Irene Andrea Burger, Presenter: Nothing to Disclose

Debra Goldman BS, Abstract Co-Author: Nothing to Disclose

Heiko Schoder MD, Abstract Co-Author: Nothing to Disclose

Hedvig Hricak MD, PhD, Abstract Co-Author: Nothing to Disclose

It has been reported that FDG uptake in the testicles correlates with fertility and age. Also, it is known that chemotherapy agents lead to a substantial reversible or irreversible reduction in fertility; therefore, it is possible that change in testicular FDG activity in patients undergoing chemotherapy could serve as a surrogate marker to monitor fertility. The purpose of this study was to analyze the effect of chemotherapy on FDG uptake in the testes.
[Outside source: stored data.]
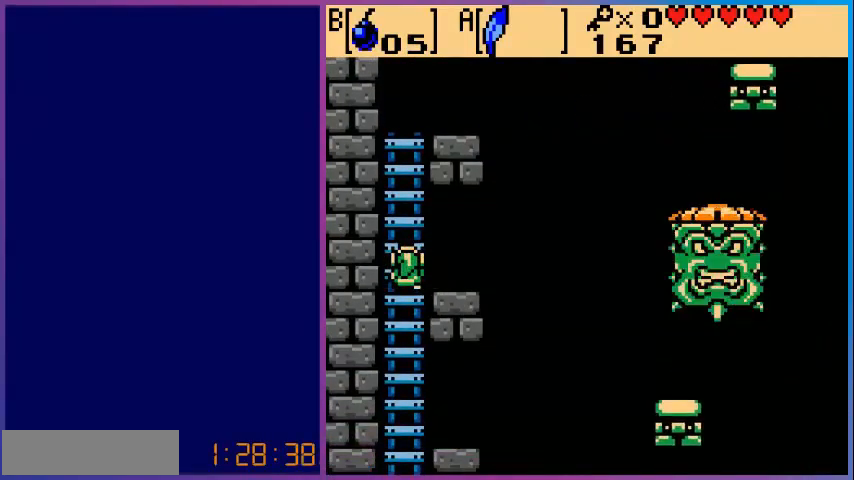
{"buttons": [], "events": []}
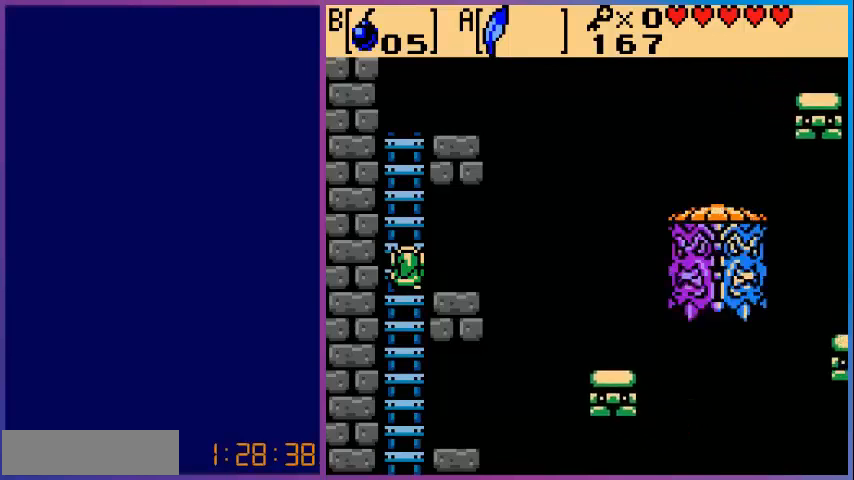
{"buttons": [], "events": []}
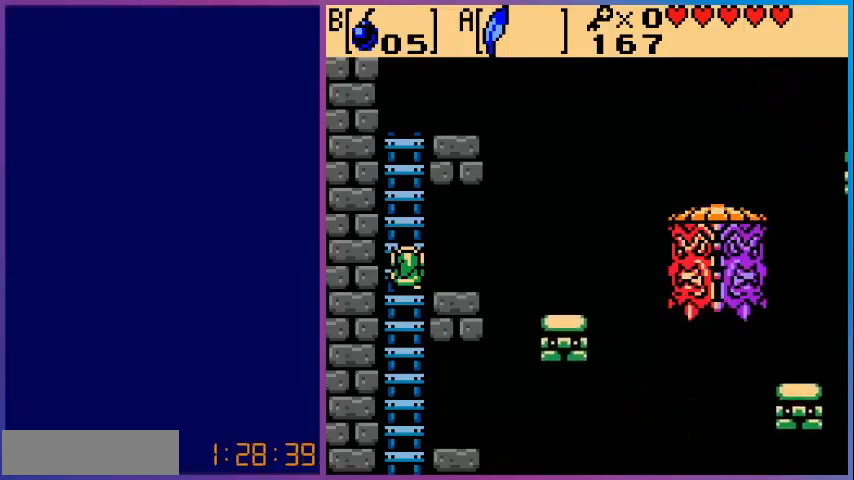
{"buttons": ["DPAD_DOWN"], "events": [[40, "DPAD_DOWN", "down"]]}
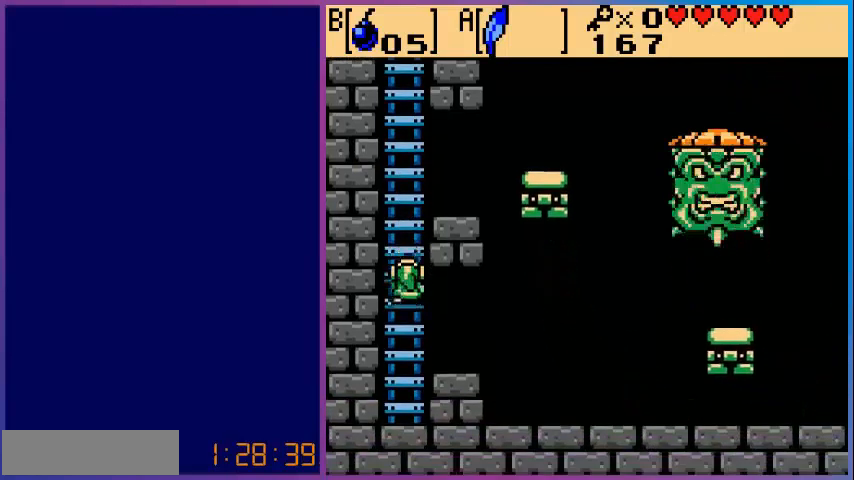
{"buttons": ["DPAD_RIGHT"], "events": [[280, "DPAD_DOWN", "up"], [360, "DPAD_RIGHT", "down"]]}
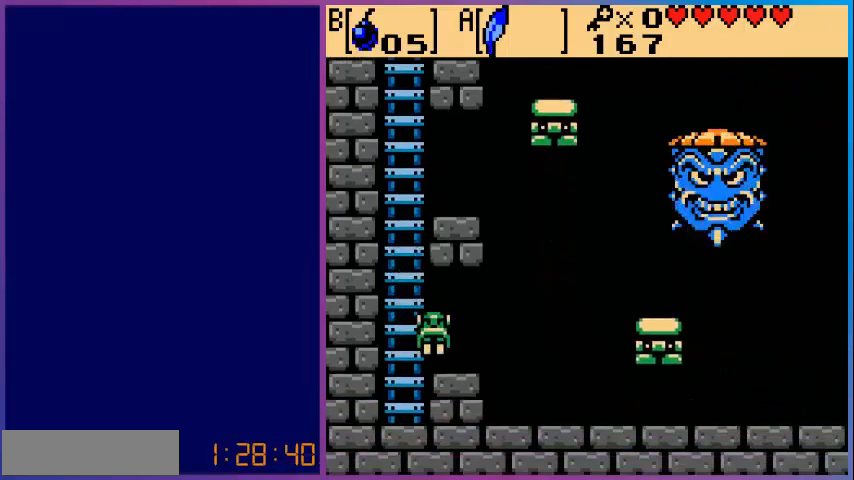
{"buttons": [], "events": [[80, "DPAD_RIGHT", "up"]]}
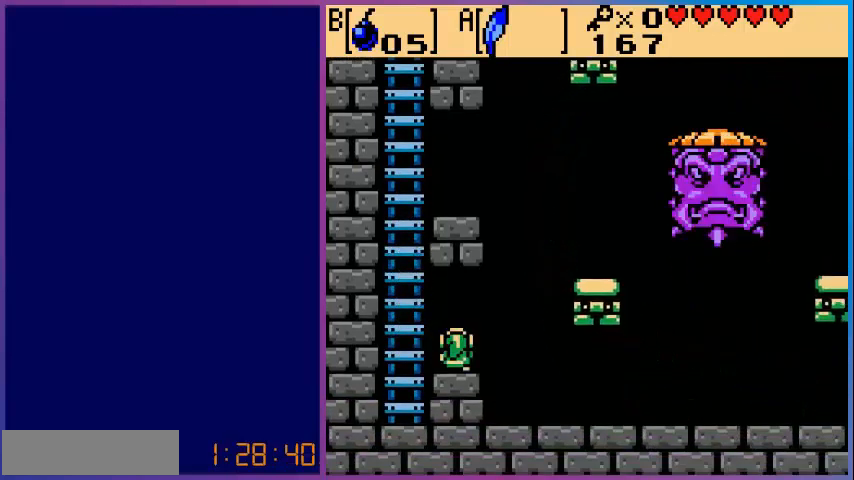
{"buttons": [], "events": []}
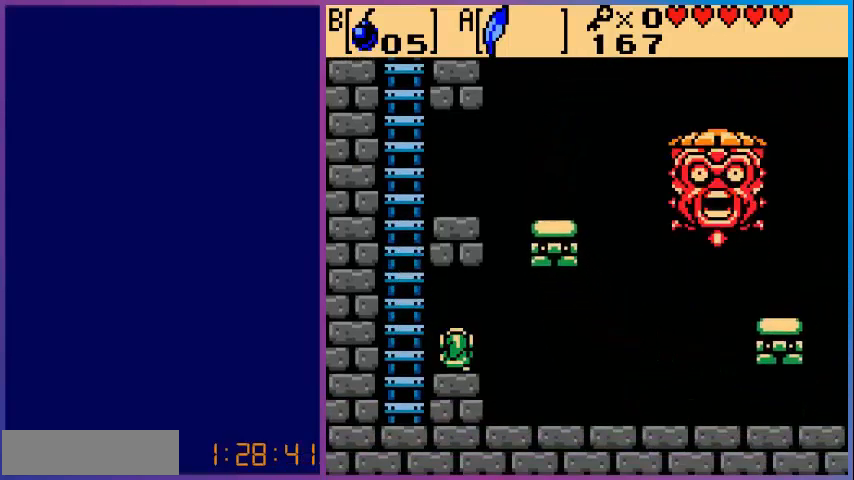
{"buttons": [], "events": []}
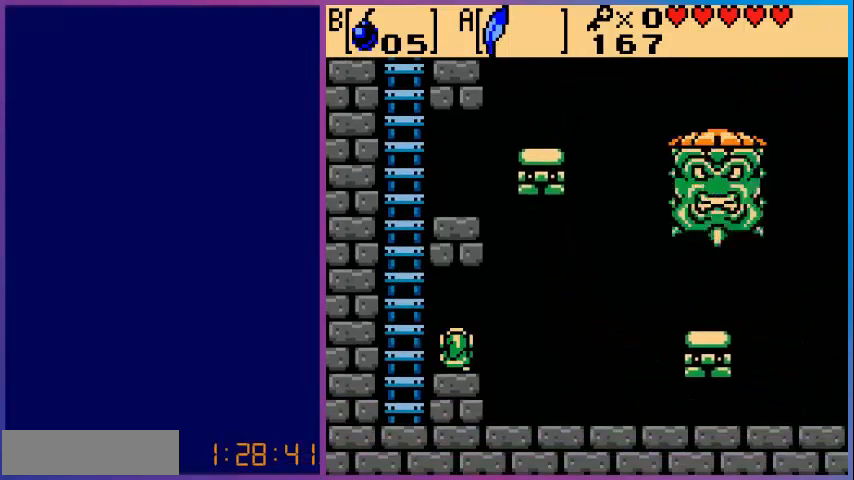
{"buttons": [], "events": []}
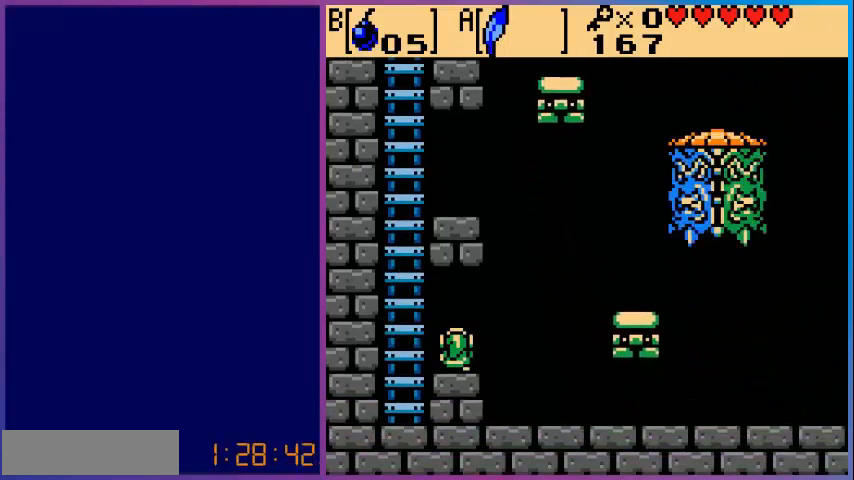
{"buttons": [], "events": []}
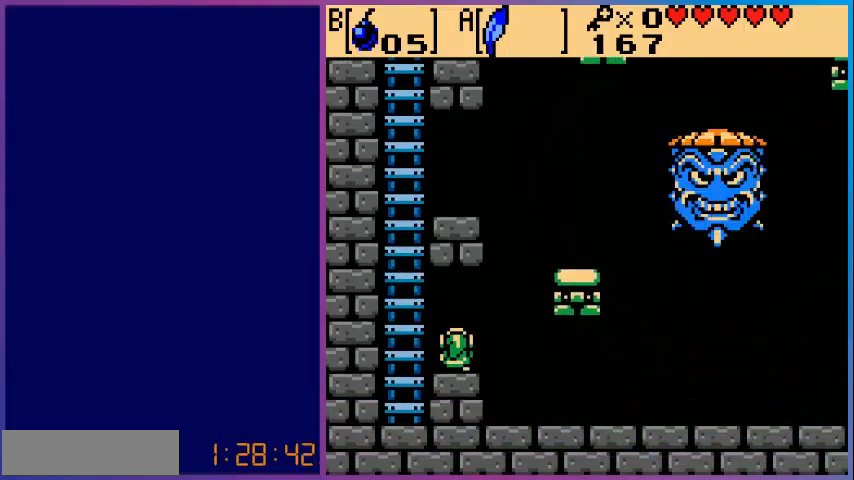
{"buttons": [], "events": []}
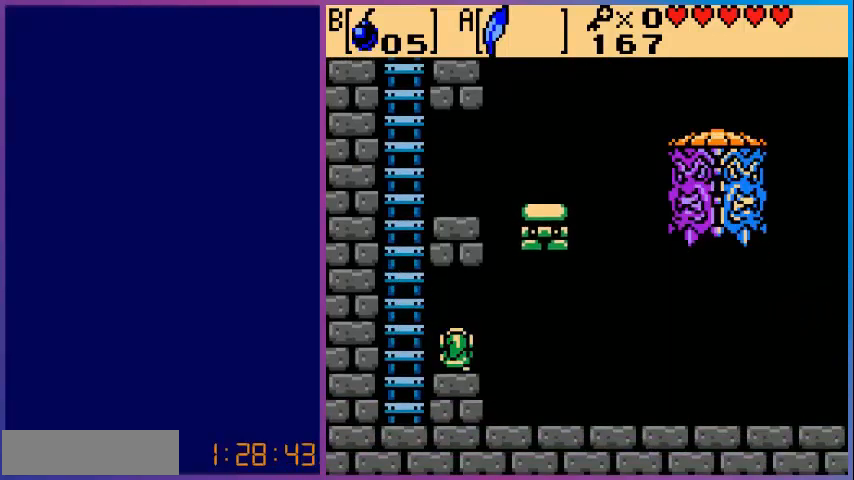
{"buttons": [], "events": []}
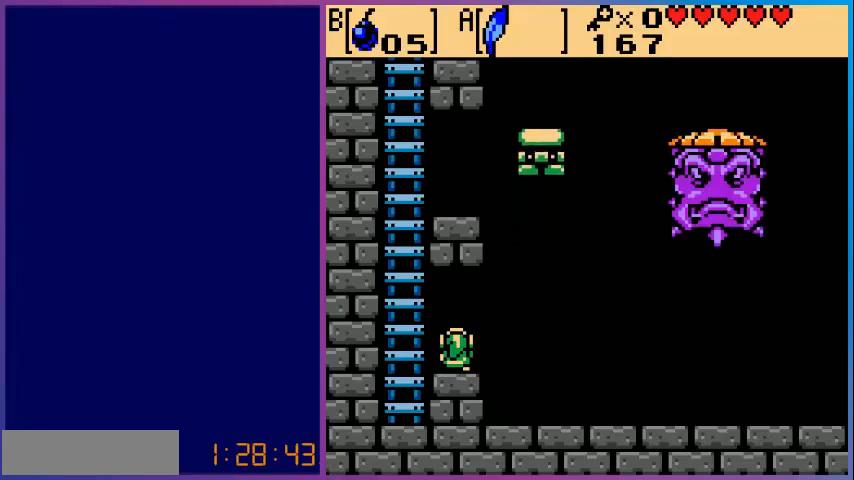
{"buttons": [], "events": []}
Fifty patients (mean age 45±19, range 13-81 years) monitored with FDG PET-CT to assess treatment response for lymphoma were selected for this retrospective analysis under an institutional review board waiver. Overall, 30 scans obtained before treatment, 97 obtained during chemotherapy and 160 obtained after therapy were assessed for FDG activity in the testes as well as blood pool activity. Clustered Wilcoxon rank tests were used to analyze the correlation between FDG activity and chemotherapy status, as well as blood pool activity.

Testicular FDG uptake was statistically significantly lower before treatment (mean SUV: 2.96±0.15) than during (mean SUV: 3.3±0.14, p=0.03) or after chemotherapy (mean SUV: 3.43±0.10, p=0.01). Testicular FDG uptake did not decrease in patients under chemotherapy. During follow-up after chemotherapy (mean 3.7 ± 4 years, range 33 days–15 years) testicular FDG uptake did not significantly increase over time. There was a statistically significant correlation between blood pool activity and FDG uptake in the testes (p<0.001).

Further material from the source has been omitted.